==== Collected data ====

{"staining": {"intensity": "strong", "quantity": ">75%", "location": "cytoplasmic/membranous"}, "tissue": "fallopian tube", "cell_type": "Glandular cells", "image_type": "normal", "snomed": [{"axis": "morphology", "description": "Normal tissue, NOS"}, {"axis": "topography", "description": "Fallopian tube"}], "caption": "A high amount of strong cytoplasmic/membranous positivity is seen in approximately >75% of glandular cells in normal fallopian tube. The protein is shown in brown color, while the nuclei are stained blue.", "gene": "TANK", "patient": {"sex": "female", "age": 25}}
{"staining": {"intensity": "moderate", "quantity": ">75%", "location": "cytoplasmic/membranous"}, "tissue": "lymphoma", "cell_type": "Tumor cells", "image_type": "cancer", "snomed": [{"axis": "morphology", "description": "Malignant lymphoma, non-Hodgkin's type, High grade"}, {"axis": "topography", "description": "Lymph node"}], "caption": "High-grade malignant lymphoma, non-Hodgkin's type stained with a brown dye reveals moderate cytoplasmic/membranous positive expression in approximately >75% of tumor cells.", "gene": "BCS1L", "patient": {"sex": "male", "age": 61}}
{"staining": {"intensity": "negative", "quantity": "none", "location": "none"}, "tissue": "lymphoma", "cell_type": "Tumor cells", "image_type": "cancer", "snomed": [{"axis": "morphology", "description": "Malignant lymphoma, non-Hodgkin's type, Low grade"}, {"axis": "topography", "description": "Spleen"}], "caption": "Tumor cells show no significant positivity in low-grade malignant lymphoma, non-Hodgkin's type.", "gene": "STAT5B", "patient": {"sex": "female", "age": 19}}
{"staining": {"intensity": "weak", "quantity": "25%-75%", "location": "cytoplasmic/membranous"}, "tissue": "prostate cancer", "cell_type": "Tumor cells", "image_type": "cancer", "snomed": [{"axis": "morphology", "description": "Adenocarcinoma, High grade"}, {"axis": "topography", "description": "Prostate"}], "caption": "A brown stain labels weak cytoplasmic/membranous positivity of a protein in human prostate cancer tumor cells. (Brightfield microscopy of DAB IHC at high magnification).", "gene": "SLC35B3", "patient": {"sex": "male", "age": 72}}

====

Please copy all of the data above exactly.

{"staining": {"intensity": "strong", "quantity": ">75%", "location": "cytoplasmic/membranous"}, "tissue": "fallopian tube", "cell_type": "Glandular cells", "image_type": "normal", "snomed": [{"axis": "morphology", "description": "Normal tissue, NOS"}, {"axis": "topography", "description": "Fallopian tube"}], "caption": "A high amount of strong cytoplasmic/membranous positivity is seen in approximately >75% of glandular cells in normal fallopian tube. The protein is shown in brown color, while the nuclei are stained blue.", "gene": "TANK", "patient": {"sex": "female", "age": 25}}
{"staining": {"intensity": "moderate", "quantity": ">75%", "location": "cytoplasmic/membranous"}, "tissue": "lymphoma", "cell_type": "Tumor cells", "image_type": "cancer", "snomed": [{"axis": "morphology", "description": "Malignant lymphoma, non-Hodgkin's type, High grade"}, {"axis": "topography", "description": "Lymph node"}], "caption": "High-grade malignant lymphoma, non-Hodgkin's type stained with a brown dye reveals moderate cytoplasmic/membranous positive expression in approximately >75% of tumor cells.", "gene": "BCS1L", "patient": {"sex": "male", "age": 61}}
{"staining": {"intensity": "negative", "quantity": "none", "location": "none"}, "tissue": "lymphoma", "cell_type": "Tumor cells", "image_type": "cancer", "snomed": [{"axis": "morphology", "description": "Malignant lymphoma, non-Hodgkin's type, Low grade"}, {"axis": "topography", "description": "Spleen"}], "caption": "Tumor cells show no significant positivity in low-grade malignant lymphoma, non-Hodgkin's type.", "gene": "STAT5B", "patient": {"sex": "female", "age": 19}}
{"staining": {"intensity": "weak", "quantity": "25%-75%", "location": "cytoplasmic/membranous"}, "tissue": "prostate cancer", "cell_type": "Tumor cells", "image_type": "cancer", "snomed": [{"axis": "morphology", "description": "Adenocarcinoma, High grade"}, {"axis": "topography", "description": "Prostate"}], "caption": "A brown stain labels weak cytoplasmic/membranous positivity of a protein in human prostate cancer tumor cells. (Brightfield microscopy of DAB IHC at high magnification).", "gene": "SLC35B3", "patient": {"sex": "male", "age": 72}}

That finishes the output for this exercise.